Rx Product News (December 2020)

Pharmacy Times, December 2020, Volume 88, Issue 12

Four prescription products are featured in the December 2020 edition.

Teva Respiratory, LLC

In addition to the ArmonAir Digihaler, Teva Respiratory is releasing the AirDuo Digihaler, a digital maintenance inhaler with fluticasone propionate and salmeterol inhalation powder for patients with asthma. The inhaler is indicated to control symptoms of asthma and to prevent symptoms such as wheezing in patients 12 years and older. It features built-in Bluetooth technology that connects to a companion mobile application, which provides information on inhaler use that is recorded as an event when the cap is opened or a patient inhales. A company statement noted that the offering is well timed because “digital health tools are more important than ever.”

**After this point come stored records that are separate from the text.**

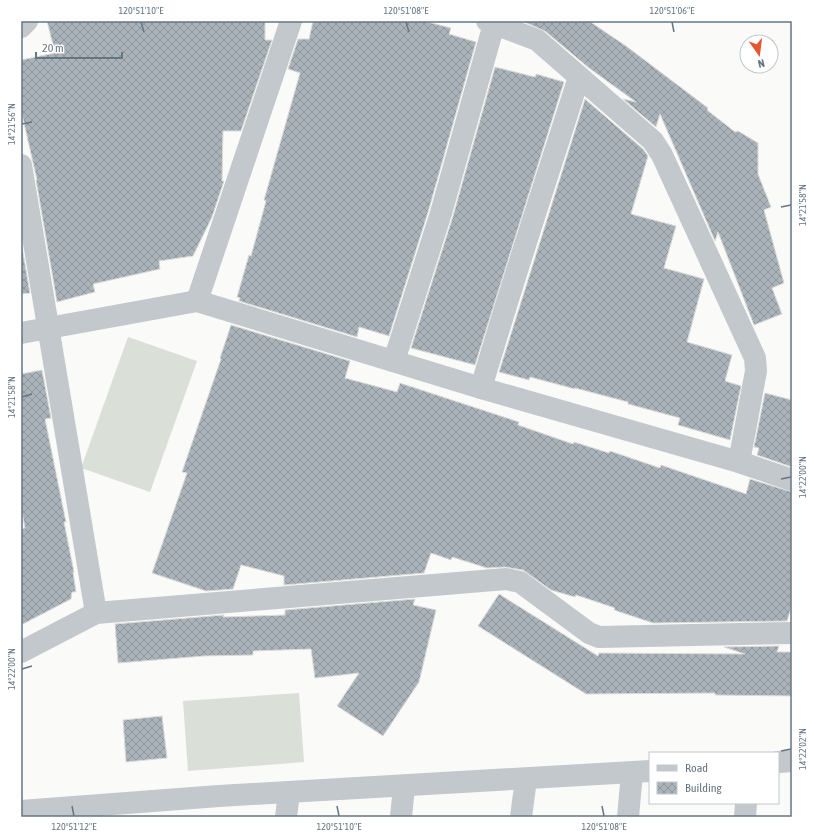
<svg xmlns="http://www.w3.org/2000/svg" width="813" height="838" font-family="'Asap Condensed',sans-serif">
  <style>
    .garden { fill: #dadfd7 }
    .building { fill: url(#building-cross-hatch); stroke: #dcdcda }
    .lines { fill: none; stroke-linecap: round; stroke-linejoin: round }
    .minor { stroke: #c3c8cc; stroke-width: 22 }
    .ticks { fill: none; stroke: #657683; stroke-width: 1.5 }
    .neatline { fill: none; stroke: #657683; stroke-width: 1.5 }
    .ticks-label { font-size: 10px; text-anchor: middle; fill: #657683 }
  </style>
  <defs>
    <pattern id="building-cross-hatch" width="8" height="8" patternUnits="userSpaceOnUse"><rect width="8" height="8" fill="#aab3b9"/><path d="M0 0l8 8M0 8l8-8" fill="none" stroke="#8e969c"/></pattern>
  </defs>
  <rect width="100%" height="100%" fill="#fafaf8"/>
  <g class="garden">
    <polygon points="128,337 197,361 150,492 81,468"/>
    <polygon points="299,693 304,762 188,771 183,701"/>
  </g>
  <g class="building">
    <polygon points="47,21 265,21 265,40 272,40 241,131 223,131 222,181 224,181 212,217 193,256 159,261 160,269 93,284 95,292 57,302 36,180 37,180 21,110 21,60 55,53"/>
    <polygon points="313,21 424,21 451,28 449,34 476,42 429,209 389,336 359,327 357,337 239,301 240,298 237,297 249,255 251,256 266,201 264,200 300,73 288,69 298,39 309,39"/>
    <polygon points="522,21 589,21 626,46 708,108 707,110 735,132 738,131 758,143 758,174 771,207 764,210 784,283 772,288 782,314 754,325 718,232 715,241 660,114 656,127 623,99 636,102 589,68 545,31"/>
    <polygon points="495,67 535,77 536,74 564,82 475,365 411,348 453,216"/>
    <polygon points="585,99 643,149 648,156 631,214 676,226 664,268 704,279 687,342 732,355 725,381 741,386 730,440 678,425 680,418 628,404 628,402 575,388 575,389 530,377 529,380 499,372"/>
    <polygon points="21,241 30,293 21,294"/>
    <polygon points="231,325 350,361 345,378 397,392 400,383 519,422 518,425 573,444 574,442 609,453 610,451 660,468 661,465 746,494 750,479 792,492 792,605 787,621 653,623 614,610 615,608 576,595 575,597 551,590 523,570 505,567 487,568 452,557 451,560 431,553 424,573 284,585 284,576 241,565 233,589 206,591 152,573 187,473 182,472 221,359 220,358"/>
    <polygon points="42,370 51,418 45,419 66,522 64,522 74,572 73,572 76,592 72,592 71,599 21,625 21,529 25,528 21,507 21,374"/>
    <polygon points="765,393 792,400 792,467 757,455 759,448 754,447"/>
    <polygon points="499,594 598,656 599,653 745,654 724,647 779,646 777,652 792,652 792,696 715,695 715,693 586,694 478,626"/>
    <polygon points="415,599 413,605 436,610 419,682 383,736 337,706 359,673 315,678 311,649 253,651 253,655 204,656 118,663 115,624 224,615 223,617 285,615 285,610"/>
    <polygon points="162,716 167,758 126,762 123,720"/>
  </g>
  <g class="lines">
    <g class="minor">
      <polyline points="487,21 537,40 653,141 662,155 755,358 756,371 739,462"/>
      <polyline points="21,27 27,21"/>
      <polyline points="21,165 96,613"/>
      <polyline points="197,301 291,21"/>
      <polyline points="21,333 197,301 481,388 739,462 792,480"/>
      <polyline points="394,361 441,213 494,24"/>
      <path d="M481,388c31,-105 65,-208 98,-311"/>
      <polyline points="21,652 96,613 506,579 520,582 589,633 599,637 792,633"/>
      <polyline points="778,762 792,761"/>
      <polyline points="21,811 219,796 650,771"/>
      <polyline points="286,817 289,792"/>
      <polyline points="401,817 404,786"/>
      <polyline points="521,817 526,779"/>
      <polyline points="628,817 632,773"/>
      <polyline points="745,817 746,803"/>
    </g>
  </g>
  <path class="ticks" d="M141,22l3,10M406,22l3,10M672,22l2,10M22,124l10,-2M781,207l10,-2M22,397l10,-3M781,479l10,-2M22,669l10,-3M781,751l10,-2M72,806l2,10M337,806l2,10M602,806l2,10"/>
  <rect width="813" height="838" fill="none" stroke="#ffffff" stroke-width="44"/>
  <rect x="649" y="752" width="130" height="52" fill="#ffffff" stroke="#c1c8cd"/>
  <rect x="657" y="765" width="20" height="6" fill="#c3c8cc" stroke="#c1c8cd"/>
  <text x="685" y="772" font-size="12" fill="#657683">Road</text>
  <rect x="657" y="782" width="20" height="12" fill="url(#building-cross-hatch)" stroke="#c1c8cd"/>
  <text x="685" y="792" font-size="12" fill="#657683">Building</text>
  <g transform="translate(759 54) rotate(166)"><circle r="19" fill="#ffffff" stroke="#c1c8cd"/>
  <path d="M0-3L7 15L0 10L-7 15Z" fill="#e4572e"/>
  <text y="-6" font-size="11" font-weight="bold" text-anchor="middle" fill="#657683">N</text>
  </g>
  <path d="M36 52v6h86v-6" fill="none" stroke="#657683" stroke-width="2"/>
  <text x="42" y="52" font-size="12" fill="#657683" stroke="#ffffff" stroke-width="3" paint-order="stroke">20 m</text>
  <rect x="22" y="22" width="769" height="794" class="neatline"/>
  <g class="ticks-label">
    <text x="141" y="14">120°51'10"E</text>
    <text x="406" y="14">120°51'08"E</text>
    <text x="672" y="14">120°51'06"E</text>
    <text transform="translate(11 124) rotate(-90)" y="4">14°21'56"N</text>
    <text transform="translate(802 205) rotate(-90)" y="4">14°21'58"N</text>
    <text transform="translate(11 397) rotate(-90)" y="4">14°21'58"N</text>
    <text transform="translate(802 477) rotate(-90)" y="4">14°22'00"N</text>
    <text transform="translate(11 669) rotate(-90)" y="4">14°22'00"N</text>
    <text transform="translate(802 749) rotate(-90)" y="4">14°22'02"N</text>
    <text x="74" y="830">120°51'12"E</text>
    <text x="339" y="830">120°51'10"E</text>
    <text x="604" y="830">120°51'08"E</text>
  </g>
</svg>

IVACAFTOR (KALYDECO)MANUFACTURED BY: Vertex Pharmaceuticals Incorporated

The FDA recently approved ivacaftor for use in children aged 4 months to younger than 6 months who have at least 1 mutation in their CFTR gene that is responsive to the drug based on clinical and/or in vitro assay data. A company press release noted that initiating treatment for cystic fibrosis as early as aged 4 months may offer the potential to modify the course of the disease. This indication for ivacaftor is in addition to its 2012 approval for the treatment of cystic fibrosis in patients 6 months and older.

FOR MORE INFORMATION: kalydecohcp.com


This apomorphine hydrochloride sublingual film is now available for the acute, intermittent treatment of off episodes in patients with Parkinson disease (PD). It is the first and only sublingual option for the on-demand treatment of PD off episodes. Because off episodes in PD can reduce motor function and limit an individual’s ability to perform daily activities, controlling these symptoms is essential.

FOR MORE INFORMATION: sunovionprofile.com/kynmobi


The FDA recently approved mepolizumab to treat adults and children 12 years and older with hypereosinophilic syndrome (HES) for 6 months or longer without an identifiable non—blood-related secondary cause. This approval makes mepolizumab the first and only targeted biologic treatment for patients with eosinophil-driven disease. Patients with HES, a rare disorder, have overproduction of eosinophilia, a type of white blood cell, which can lead to inflammation and organ damage. Adverse effects include abdominal pain, asthma, difficulty breathing, itching, muscle inflammation, and skin rashes. This is the third US indication for mepolizumab.